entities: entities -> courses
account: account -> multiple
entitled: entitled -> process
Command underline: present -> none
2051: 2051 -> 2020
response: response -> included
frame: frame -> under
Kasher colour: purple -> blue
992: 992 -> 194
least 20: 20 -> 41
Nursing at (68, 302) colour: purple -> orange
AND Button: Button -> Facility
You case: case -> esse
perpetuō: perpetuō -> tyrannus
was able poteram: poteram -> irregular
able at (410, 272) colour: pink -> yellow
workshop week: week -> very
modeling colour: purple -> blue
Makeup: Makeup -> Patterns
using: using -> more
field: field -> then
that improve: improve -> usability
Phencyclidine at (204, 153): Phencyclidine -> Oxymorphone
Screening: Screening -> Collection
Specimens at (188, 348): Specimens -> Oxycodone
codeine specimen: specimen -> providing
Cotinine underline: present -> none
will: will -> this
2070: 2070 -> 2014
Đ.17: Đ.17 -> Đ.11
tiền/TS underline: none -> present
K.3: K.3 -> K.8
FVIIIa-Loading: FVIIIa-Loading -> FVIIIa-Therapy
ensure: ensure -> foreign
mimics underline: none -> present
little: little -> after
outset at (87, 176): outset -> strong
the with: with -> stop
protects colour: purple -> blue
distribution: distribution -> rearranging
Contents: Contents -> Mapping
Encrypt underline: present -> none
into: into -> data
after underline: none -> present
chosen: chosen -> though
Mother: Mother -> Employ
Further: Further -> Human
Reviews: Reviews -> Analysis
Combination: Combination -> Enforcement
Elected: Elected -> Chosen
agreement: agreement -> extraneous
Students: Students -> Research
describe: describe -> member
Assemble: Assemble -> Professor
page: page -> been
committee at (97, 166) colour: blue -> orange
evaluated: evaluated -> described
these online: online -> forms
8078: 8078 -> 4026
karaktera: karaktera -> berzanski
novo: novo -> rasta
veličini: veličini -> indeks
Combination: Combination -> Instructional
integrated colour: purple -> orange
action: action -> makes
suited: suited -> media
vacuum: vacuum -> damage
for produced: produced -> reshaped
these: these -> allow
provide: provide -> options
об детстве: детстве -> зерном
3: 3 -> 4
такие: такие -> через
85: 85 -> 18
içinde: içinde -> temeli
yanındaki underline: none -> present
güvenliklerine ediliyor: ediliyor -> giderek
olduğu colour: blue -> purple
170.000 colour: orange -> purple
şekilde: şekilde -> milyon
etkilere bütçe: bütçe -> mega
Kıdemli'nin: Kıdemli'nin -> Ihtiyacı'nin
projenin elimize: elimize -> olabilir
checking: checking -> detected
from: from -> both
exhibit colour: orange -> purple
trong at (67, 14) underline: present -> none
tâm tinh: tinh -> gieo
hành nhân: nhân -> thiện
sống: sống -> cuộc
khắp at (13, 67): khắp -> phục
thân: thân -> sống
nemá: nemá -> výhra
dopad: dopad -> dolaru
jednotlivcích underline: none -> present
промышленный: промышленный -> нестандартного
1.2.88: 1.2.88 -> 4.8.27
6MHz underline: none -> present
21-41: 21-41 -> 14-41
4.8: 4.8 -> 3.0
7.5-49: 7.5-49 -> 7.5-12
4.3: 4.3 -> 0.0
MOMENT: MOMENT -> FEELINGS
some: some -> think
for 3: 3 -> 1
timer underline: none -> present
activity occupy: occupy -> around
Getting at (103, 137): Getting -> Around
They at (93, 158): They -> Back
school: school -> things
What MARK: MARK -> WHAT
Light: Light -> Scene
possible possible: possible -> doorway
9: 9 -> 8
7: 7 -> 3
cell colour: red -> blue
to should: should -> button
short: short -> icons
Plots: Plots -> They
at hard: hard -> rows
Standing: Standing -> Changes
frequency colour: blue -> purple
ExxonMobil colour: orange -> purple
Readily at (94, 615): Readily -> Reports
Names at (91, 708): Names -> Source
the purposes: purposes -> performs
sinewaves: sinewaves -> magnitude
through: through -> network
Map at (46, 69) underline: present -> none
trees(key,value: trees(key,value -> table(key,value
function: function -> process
§
WHAT YOU WILL DO: Extract each line of the records above that contains the string "none". Treat the match as case-sensitive.

PROBLEM SOLUTION:
Command underline: present -> none
Cotinine underline: present -> none
tiền/TS underline: none -> present
mimics underline: none -> present
Encrypt underline: present -> none
after underline: none -> present
yanındaki underline: none -> present
trong at (67, 14) underline: present -> none
jednotlivcích underline: none -> present
6MHz underline: none -> present
timer underline: none -> present
Map at (46, 69) underline: present -> none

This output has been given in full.